DATA PROVIDED START

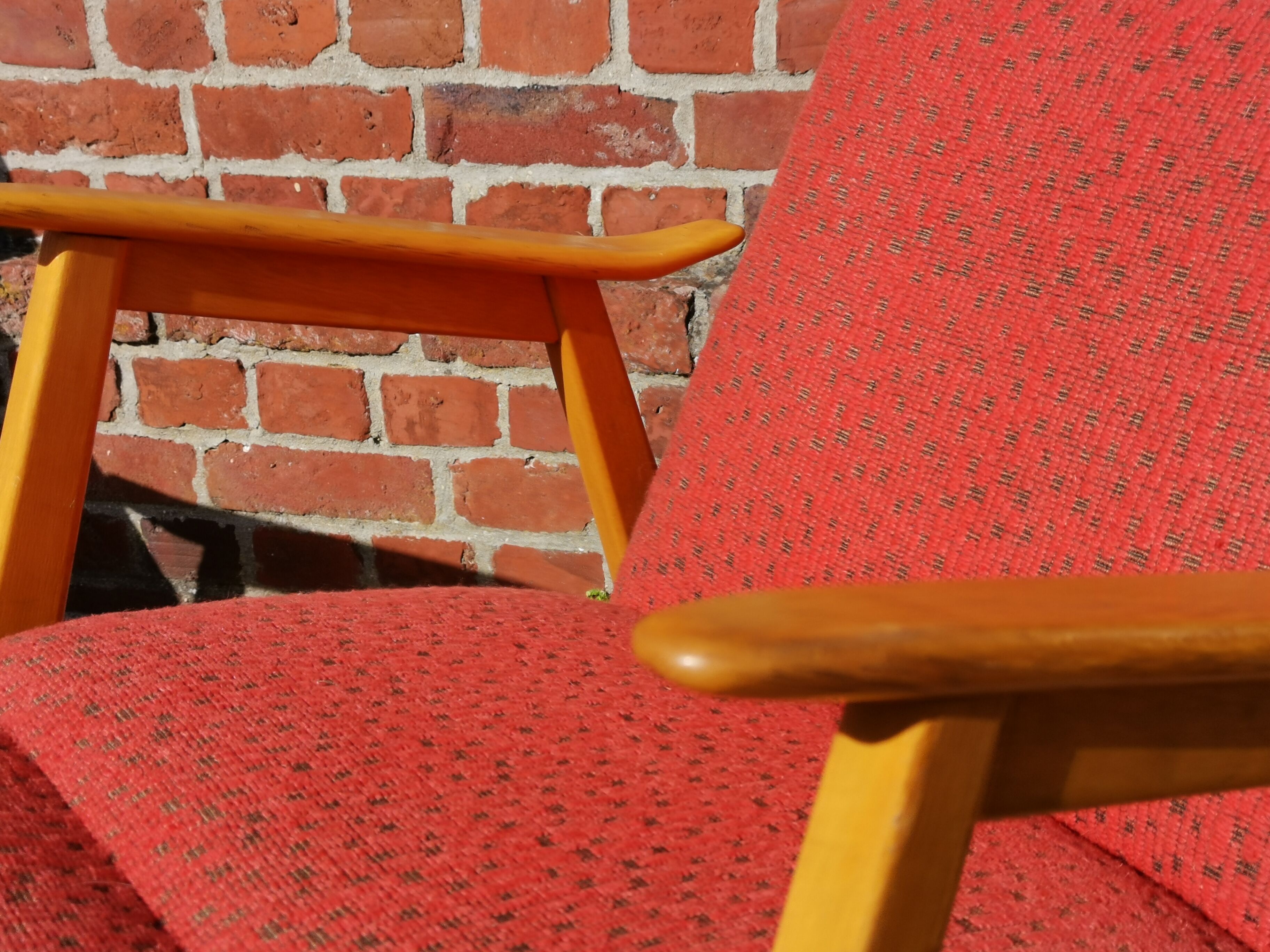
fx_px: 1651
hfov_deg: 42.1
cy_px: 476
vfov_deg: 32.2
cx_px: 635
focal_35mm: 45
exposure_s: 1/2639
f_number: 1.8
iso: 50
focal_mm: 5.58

DATA PROVIDED END
DATA PROVIDED START

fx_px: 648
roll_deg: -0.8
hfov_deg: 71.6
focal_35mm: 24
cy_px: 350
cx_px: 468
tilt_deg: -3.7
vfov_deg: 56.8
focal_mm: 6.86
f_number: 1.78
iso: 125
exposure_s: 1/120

DATA PROVIDED END
DATA PROVIDED START

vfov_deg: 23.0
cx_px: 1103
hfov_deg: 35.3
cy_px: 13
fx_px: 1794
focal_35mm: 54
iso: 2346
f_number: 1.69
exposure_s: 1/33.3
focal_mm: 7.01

DATA PROVIDED END

**WORK REQUEST:** Using the data above, print exactly the lines from the line that contains "hfov_deg: 35.3" through the line that contains "focal_mm: 7.01", with both included.

**EXPECTED ANSWER:**
hfov_deg: 35.3
cy_px: 13
fx_px: 1794
focal_35mm: 54
iso: 2346
f_number: 1.69
exposure_s: 1/33.3
focal_mm: 7.01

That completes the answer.